Я прижала ладонь к животу и почему-то заплакала. Причин я не понимала, разве это не хорошо, что вот он – мой ребенок? С чего вдруг я реву? Но слезы текли, текли, текли и не останавливались. Я вдруг поняла, что согласна есть ради этого ребенка, лишь бы только он был со мной и дальше. Я представляла, как вот теперь-то, когда он тут, такой реальный, я обязательно его рожу и покажу маме, и она будет счастлива, и мы его вырастим вместе. Но представляла – и плакала. И как обязательно найду нормальную работу, чтобы иметь возможность быть с ним, и куплю ему велосипед, и покатаю на пони, и придумаю, как бы и где бы он полетал на воздушном шаре… Я представляла – и плакала. И не нужен мне никакой балет и никакой талант, и живут люди обычно и счастливо, не подозревая, что они могли бы стать великими живописцами или концертмейстерами. И я сделаю вид, что ничего не знаю о балете и проживу жизнь рядом со своим ребенком. Я ее видела, представляла – и плакала.
Мои соседки по комнате начали просыпаться от моих судорожных вздохов и всхлипываний и, бормоча что-то о том, что я ненормальная истеричка, начали накрывать одеялами уши. Но я была просто не в состоянии перестать реветь. Боль пережить было можно, ничего страшного. Даже если приходилось иной раз продышаться, а вот эти вот странные приступы плача по поводу и без унять совсем не удавалось.
И вдруг… между ног стало мокро. Я откинула одеяло и увидела кровь.
Вот так просто, не успев обрести нашего с Полем ребенка, я его потеряла.
Потому что не дала те две единственные вещи, что были в моих силах: любовь и еду. Для этого я была слишком занята собой.

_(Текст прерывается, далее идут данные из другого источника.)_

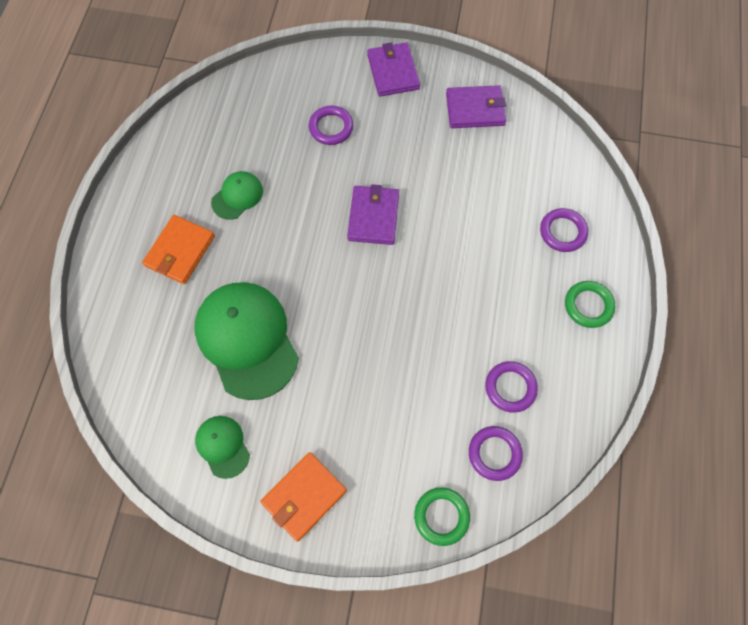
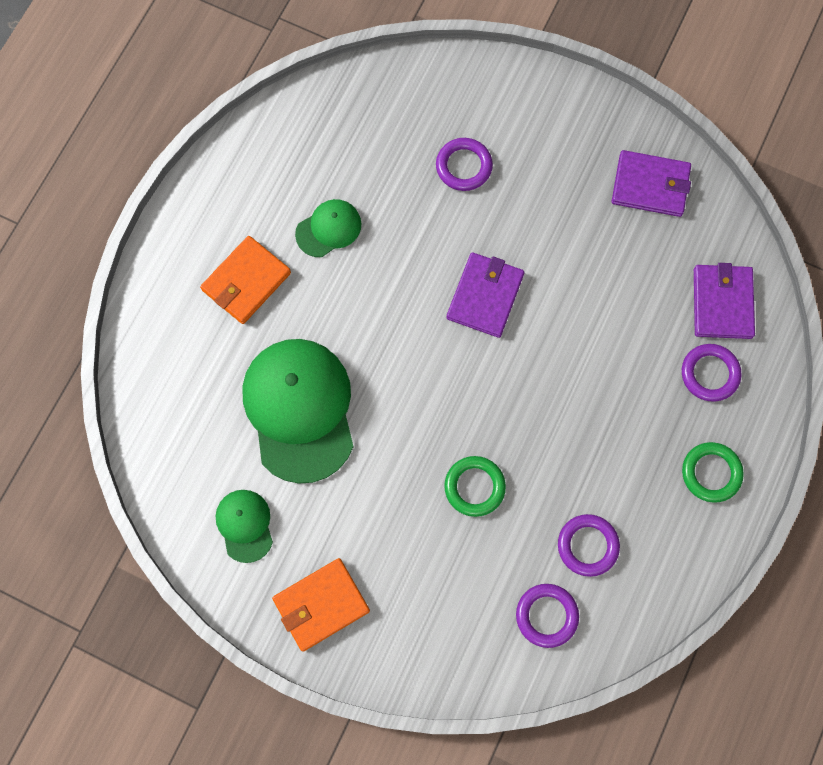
camera: 15 degrees right, 5 degrees up
purple wallet [367,42,420,97] -> purple wallet moved to [694,263,755,339]
green ring [414,487,470,546] -> green ring moved to [444,456,506,517]

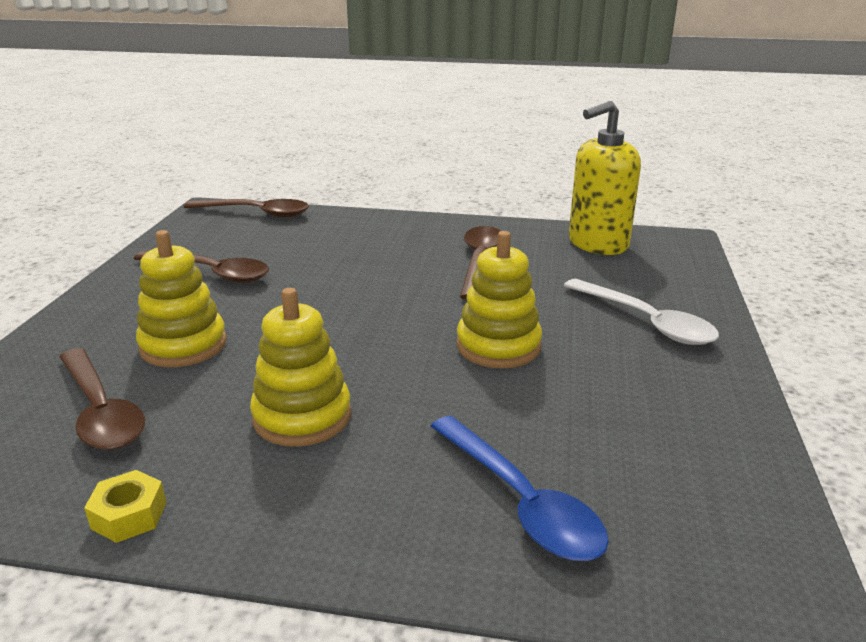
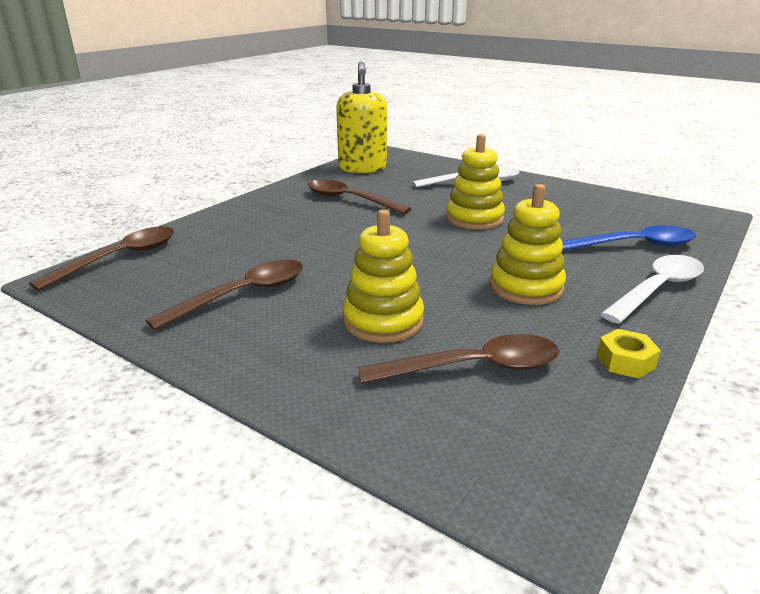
camera: 65 degrees left, 0 degrees up
none -> white spoon [601,255,704,324]

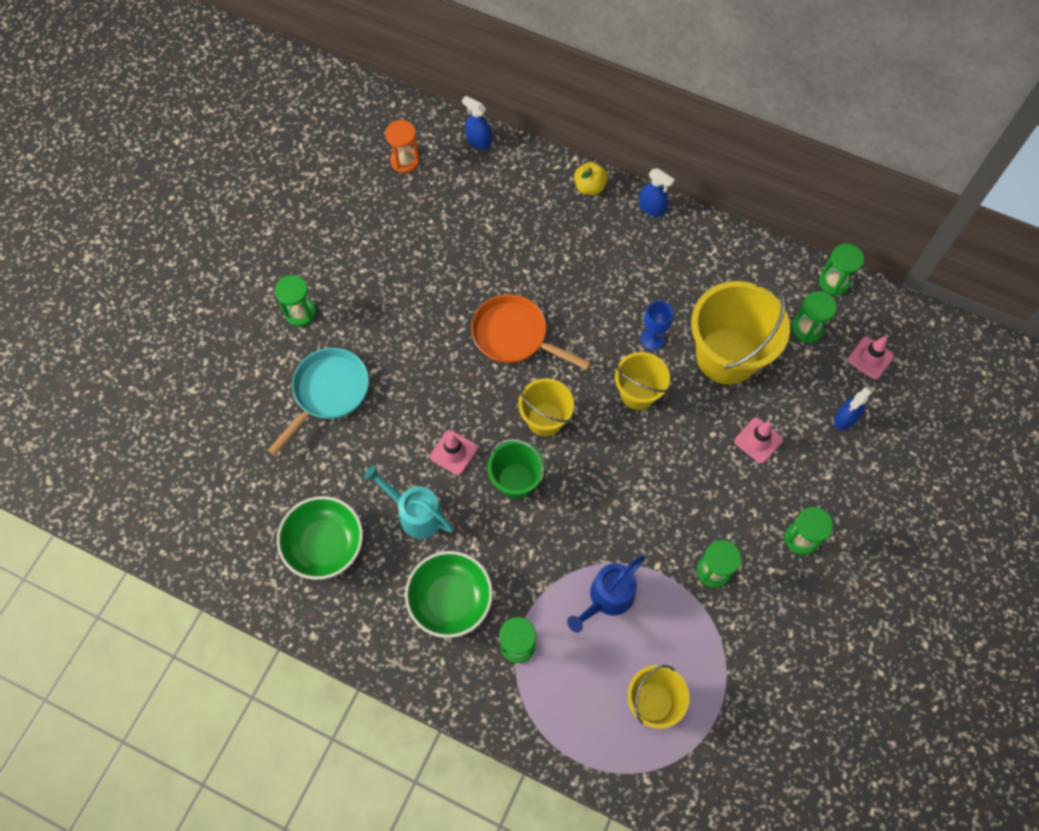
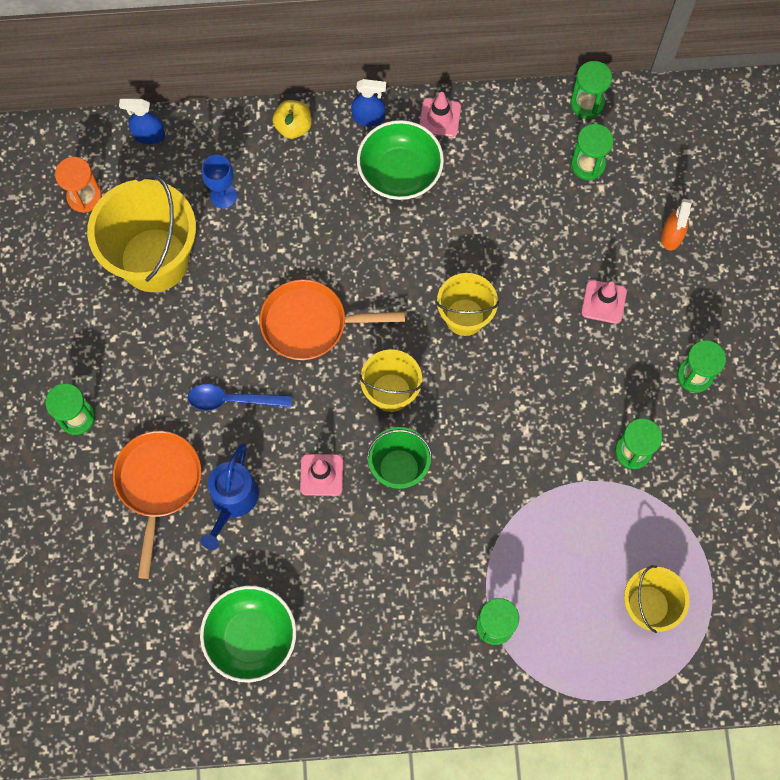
camera: 30 degrees left, 5 degrees up
turquoise pan [268,348,369,455] -> orange pan [113,431,201,579]
turquoise watering can [364,465,454,539] -> none
green bowl [405,551,493,638] -> green bowl moved to [357,120,444,200]
blue watering can [567,556,645,633] -> blue watering can moved to [201,443,259,550]
blue goblet [641,301,673,350] -> blue goblet moved to [202,155,237,209]
yellow bucket [691,281,790,385] -> yellow bucket moved to [87,173,196,292]
blue spray bottle [834,386,873,430] -> orange spray bottle [661,199,691,250]
pink traffic cone [847,336,894,380] -> pink traffic cone moved to [419,92,461,137]
none -> blue spoon [188,384,292,411]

Так потеряла ли? Нет. Я его убила.
47
44 – 08.2020
На случай, если вы собираетесь переехать в Москву, вам следует знать, что, как бы вы ни береглись, в какой-то момент на вас обязательно нападут и ограбят. Но лучше все же не помогать: запирайте двери.
Полежав в темноте минут с десять, прислушиваясь к звукам из коридора, знаменующим наличие у соседки остатков совести, я поняла, что те издохли в муках и стонах. Под Кифером. Проще говоря, Эви умаялась ублажать своего хореографа и моего бывшего парня и уснула.
Не жизнь, а сплошное непрекращающееся издевательство!
Я поднялась, громко протопав босыми пятками по коридору, щелкнула замком, грохнула ладонями по деревянной поверхности. Вернувшись в комнату, я включила свет, слепо осмотрелась, достала из шкафа чемодан и принялась собирать свои вещи.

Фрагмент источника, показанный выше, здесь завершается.